退婚后,我被疯批债主强制复仇 麻了但又没完全麻 2025-07-27 08:12
陆景岄进了里间,手中仍拿着那张海棠红的帖子,目光一挑,语气里带着几分不悦,扫向阿沣:“你这买卖竟敢做到他头上去了?”
阿沣连连摆手,态度诚恳,仿佛生怕他不信:“哪敢哪敢,大哥的话我一直谨记在心,哪敢越雷池半步。”我在旁边听得一头雾水,好奇心瞬间膨胀,插嘴问道:“你到底干了什么天怒人怨的事,让他发作啊?”
可陆景岄显然没打算回答我,只当我空气,继续吩咐阿沣:“帖子都来了,就依着办吧。”
有意思了。陆景岄出门这几日,门前倒是清静异常,可他前脚刚回,帖子便纷至沓来,就连我都不知他何时归了云城,赵明侑却早早得了消息。想来我终究是躲不过那位了,不过说来也是,横竖这桩旧事不是我挑起的,没什么好心虚的。
三年未见,也算是一场故人重逢,只是物是人非,再无从前的模样。
夜幕低垂,我坐在院中的秋千上,静静发呆。月色如银,清辉洒满庭院,没有美酒佐月,只有一壶冷茶静置在石桌上。这里可不同于陆景岄那个清寂的庄子,阿沣是个闲不住的主儿,一心只恋红颜,每回拿着锄头下地,多半不是为了种菜,而是想挖出什么胭脂水粉或者女红绣鞋。
这种近乎恶趣味的爱好,我自是不赞成。多次规劝他要洁身自好,色字当头总是祸患。他却理直气壮回我:“你整天跟我哥在一处,也没见他变得怎样。”我听他借机夸我是美人儿,心里是偷着乐的,但再细细一琢磨,总觉哪儿不对,可偏偏又找不出破绽来,也只好随他去了。
秋千悠悠晃着,仿佛又回到从前,耳边仿佛响起入画的笑语盈盈,她那时常陪着我在庭中玩耍,轻推着秋千,清亮的笑声随风飘散,如今却只余回忆。
她的模样仿佛还清晰可见:那双眉眼含笑如水,言谈举止温婉如玉。她年纪比我大两岁,记得我十三那年闹灾荒,许多流民涌入云城,尽管官府设了赈济,仍是饿死了不少。她那时昏倒在我家门外,被我无意撞见,我见她奄奄一息,急忙叫人将她带回府里医治。

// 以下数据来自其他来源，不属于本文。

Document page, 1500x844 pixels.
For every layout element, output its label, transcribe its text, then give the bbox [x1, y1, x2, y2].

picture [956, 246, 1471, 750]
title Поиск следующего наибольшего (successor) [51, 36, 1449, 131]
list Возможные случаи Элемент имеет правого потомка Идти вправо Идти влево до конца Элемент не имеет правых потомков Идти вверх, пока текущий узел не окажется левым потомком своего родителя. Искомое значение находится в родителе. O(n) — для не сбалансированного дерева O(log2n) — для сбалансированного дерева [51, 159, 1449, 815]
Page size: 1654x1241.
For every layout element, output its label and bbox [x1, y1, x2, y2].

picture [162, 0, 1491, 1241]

后来她苏醒,执意要留下来为我效力,说是无处可归,要以此报恩。我见她心诚,便央求爹爹将她留在府中,自此她便成了我身边最亲近的贴身侍女。
入画心地极好,把最好的年华都给了朱府,为我事事操心照料,处处维护我。我们一同生活那么久,朝夕相处,她对我的情意,早已胜过许多血缘亲人。
彼时我脑海浮现出那年噩梦重临的一幕——爹爹受诬陷之辱,怒不可遏,当众以头触柱,血溅御阶;娘亲悲愤自刎,朱府顿时人心惶惶,哭喊连天。下人如鸟兽散,许多夜里便拖家带口匆匆逃离,生怕日后被问罪牵连。

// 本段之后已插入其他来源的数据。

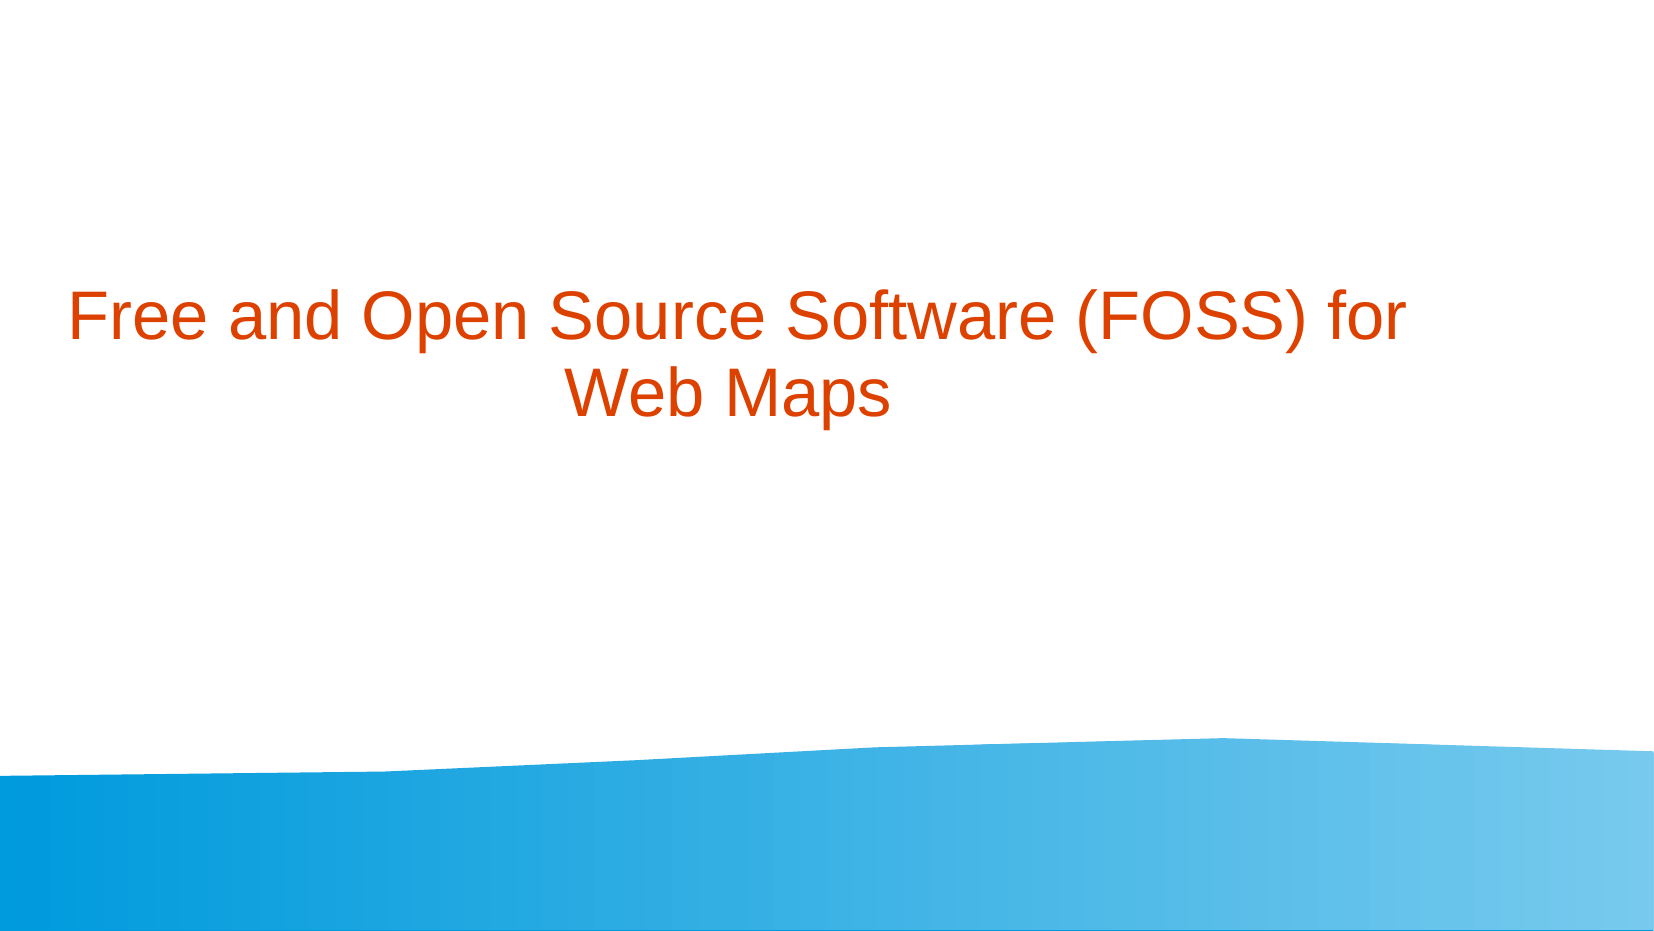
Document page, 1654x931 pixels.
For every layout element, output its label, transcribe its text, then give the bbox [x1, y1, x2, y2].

title Free and Open Source Software (FOSS) for Web Maps [0, 265, 1477, 443]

张启带兵封府,朱宅成了笼中困兽。他从自家府中调来人手看守,诸人神色冷峻,唯独一个唤作欢颜的小丫鬟,与众不同。她模样寻常,却性情温婉,不似旁人那般盛气凌人。即使我们当时怒火盈胸,视所有人如仇寇,她仍温言以待,细心照顾我与哥哥的冷暖。
那段时间,我与哥哥日夜守在爹娘灵前,等待圣旨来断朱家命数。哥哥说,我们不能就这样死去,爹娘含冤而亡,若我们也殉了,谁来为他们申冤昭雪?我点头应着,哪怕双眼哭肿,嘴唇干裂,也不曾低头求生。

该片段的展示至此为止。